• _Extract_

== Segment start ==

Another reminder that Self-Care is not Selfish (even if you’re unemployed like me)
As I began writing this post, I was sitting sit here in my office, desperately hungry, tired, and VERY thirsty. If you’re also in the neighborhood of 50 years old like me, you’re probably thinking: “Oh you poor woman, you’re getting a colonoscopy aren’t you?” AYUP. My post isn’t specifically about cancer screening, but since I lost my father to cancer 13 years ago and and it still sucks, you know what? Yeah, get screened as early as you are advised to. OK, back to my regularly scheduled programming.
When I first quit my job back in June, I was hesitant to spend money on too much when it came to self care. I kept coloring my hair, getting bi-weekly massages, and working with a career coach. It felt indulgent, even though without PT and massages my arms would be numb most of every day, keeping me from ever sleeping a full night. I felt guilty spending money when I wasn’t bringing much in. I did not yet value the opportunity that I’d been given. Over the course of the past few months I discovered that a) I have asthma, not severe, but because it was untreated I was needlessly miserable a lot, b) I have arthritis in 3 vertebrae of my cervical spine, and the PT I had been doing for years wasn’t fully addressing the pain or the mobility issues, c) I have HPV, fortunately not the cancer causing kind but it has health implications for me that I hadn’t fully understood, d) I have a cracked molar that’s going to need addressing before it gets too much more painful, and e) I am soon going to find out if the nodule on my thyroid is worrisome or not, and how that might be impacting how I feel. On top of that, I recently discovered I needed readers to see my devices, which I thought I was seeing just fine until I put on the readers, ARGH. Not the worst indignity by far, but really body?!? Just had to add that one extra thing…
I didn’t have a single light bulb moment, or epiphany filled dream. I do know at some point in early October, I started to process everything I was learning about my body, and stopped feeling so much guilt and shame about not reading a ton of books, or starting a new hobby, or landing a job yet. I stopped being irritated at all of the time I was spending driving to and waiting in Dr’s offices and clinics. I’d been offered a gift that I needed to stop squandering. I’ve uncovered and started treating more underlying health issues in the past 5 months of sabbatical than I had in the past 5 years. Issues that were wearing me down and impacting my happiness, my sense of well-being, and my security. All because I had not prioritized the time for check-ups, blood draws, MRIs, X-Rays, ultrasounds*, and GOOD LORD HOW DOES ANY EMPLOYED HUMAN CARE FOR THEMSELVES TRULY? We don’t, is I think the answer.

== Segment end ==

• _Extracted information_
== Segment start ==

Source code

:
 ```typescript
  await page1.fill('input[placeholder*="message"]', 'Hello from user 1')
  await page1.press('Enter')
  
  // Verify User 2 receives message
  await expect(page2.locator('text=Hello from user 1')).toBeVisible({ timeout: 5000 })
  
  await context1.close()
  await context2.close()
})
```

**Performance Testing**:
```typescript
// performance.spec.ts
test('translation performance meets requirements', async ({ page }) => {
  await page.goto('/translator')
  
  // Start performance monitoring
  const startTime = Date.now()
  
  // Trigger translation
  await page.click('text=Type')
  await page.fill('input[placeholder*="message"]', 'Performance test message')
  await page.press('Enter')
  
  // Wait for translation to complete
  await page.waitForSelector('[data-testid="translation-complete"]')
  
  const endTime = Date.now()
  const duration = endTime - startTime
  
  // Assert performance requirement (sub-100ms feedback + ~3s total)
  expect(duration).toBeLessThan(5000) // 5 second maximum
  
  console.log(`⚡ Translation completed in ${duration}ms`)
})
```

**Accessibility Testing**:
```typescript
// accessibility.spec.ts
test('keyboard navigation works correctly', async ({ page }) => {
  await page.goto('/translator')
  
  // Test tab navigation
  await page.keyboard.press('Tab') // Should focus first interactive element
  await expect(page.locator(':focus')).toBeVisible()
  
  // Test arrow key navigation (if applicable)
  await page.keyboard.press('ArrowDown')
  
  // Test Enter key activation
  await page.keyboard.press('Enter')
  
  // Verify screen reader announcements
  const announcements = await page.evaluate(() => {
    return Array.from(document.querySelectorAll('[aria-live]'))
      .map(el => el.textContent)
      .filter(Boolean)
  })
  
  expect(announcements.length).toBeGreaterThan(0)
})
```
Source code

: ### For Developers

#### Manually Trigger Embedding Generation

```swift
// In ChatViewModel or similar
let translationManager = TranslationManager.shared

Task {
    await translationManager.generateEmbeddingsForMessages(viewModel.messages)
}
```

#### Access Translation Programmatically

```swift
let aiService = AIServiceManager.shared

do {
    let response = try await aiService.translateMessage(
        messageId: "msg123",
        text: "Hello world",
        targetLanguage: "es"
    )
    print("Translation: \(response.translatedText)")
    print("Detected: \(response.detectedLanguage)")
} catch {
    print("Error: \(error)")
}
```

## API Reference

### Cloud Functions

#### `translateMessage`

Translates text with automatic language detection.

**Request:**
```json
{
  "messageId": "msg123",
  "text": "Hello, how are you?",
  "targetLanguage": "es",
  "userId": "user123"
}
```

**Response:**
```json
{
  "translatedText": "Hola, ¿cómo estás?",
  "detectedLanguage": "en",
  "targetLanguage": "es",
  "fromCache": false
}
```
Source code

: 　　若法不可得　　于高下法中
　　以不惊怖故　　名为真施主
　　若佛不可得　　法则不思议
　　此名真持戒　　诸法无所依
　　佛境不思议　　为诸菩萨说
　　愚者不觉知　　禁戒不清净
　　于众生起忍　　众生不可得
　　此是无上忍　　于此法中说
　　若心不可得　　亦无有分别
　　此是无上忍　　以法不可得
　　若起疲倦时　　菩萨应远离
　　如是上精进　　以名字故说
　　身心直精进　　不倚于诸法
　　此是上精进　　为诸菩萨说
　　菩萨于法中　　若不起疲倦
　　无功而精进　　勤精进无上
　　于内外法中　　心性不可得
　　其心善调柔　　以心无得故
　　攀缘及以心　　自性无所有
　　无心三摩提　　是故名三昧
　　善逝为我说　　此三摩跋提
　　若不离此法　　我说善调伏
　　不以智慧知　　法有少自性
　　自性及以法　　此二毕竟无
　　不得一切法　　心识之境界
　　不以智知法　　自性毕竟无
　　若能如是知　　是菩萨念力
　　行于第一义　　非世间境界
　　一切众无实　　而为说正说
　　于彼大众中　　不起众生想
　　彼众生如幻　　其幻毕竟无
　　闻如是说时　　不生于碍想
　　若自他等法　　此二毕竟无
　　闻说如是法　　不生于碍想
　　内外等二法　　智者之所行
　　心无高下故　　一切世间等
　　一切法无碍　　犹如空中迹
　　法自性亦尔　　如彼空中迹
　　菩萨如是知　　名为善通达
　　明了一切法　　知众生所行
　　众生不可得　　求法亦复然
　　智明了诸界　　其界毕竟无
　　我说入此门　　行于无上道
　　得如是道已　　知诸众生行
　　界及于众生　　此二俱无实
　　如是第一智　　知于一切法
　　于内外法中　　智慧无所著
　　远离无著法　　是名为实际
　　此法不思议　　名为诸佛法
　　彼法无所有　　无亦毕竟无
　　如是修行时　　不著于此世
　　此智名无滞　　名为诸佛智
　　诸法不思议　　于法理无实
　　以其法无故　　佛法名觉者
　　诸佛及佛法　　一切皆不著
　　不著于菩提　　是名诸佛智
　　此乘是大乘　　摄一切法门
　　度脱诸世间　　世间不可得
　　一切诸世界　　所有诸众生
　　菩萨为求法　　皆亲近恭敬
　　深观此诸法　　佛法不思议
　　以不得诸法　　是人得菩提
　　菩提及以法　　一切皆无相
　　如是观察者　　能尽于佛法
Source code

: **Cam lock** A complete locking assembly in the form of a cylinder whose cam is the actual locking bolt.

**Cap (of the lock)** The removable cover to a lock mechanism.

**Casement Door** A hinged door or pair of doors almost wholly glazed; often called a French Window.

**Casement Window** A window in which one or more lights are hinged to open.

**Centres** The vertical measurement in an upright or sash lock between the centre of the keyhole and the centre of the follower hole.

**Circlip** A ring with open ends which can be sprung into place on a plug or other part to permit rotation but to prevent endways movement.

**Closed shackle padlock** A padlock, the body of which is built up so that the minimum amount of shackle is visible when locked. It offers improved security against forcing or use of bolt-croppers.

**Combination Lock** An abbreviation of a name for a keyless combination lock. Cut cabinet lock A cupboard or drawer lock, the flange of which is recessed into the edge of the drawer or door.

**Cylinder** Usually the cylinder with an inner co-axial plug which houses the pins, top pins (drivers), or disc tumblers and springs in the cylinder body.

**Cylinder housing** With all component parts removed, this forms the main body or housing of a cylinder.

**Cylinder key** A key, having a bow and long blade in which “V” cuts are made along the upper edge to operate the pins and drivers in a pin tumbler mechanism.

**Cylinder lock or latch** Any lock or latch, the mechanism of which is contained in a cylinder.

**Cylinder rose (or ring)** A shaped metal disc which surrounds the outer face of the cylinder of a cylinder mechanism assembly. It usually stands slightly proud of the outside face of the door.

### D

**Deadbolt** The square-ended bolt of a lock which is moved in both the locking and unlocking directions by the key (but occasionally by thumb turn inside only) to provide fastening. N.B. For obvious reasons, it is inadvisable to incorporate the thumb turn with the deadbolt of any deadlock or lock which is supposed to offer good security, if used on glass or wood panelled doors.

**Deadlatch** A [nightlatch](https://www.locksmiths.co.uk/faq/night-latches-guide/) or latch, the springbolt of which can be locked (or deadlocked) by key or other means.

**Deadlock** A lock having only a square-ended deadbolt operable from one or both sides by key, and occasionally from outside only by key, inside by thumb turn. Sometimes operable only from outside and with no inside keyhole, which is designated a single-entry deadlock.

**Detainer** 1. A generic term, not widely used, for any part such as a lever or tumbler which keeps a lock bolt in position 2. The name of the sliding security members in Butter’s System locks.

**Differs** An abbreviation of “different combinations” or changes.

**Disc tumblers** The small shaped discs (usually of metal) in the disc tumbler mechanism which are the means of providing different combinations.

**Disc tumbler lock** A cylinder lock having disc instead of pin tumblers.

== Segment end ==

From the post on self-care, list the health issues that the sentence beginning "Over the course of the past few months I discovered" labels a) through e).

• _Problem solution_
- Asthma
- Arthritis in 3 vertebrae of the cervical spine
- HPV
- A cracked molar
- A nodule on the thyroid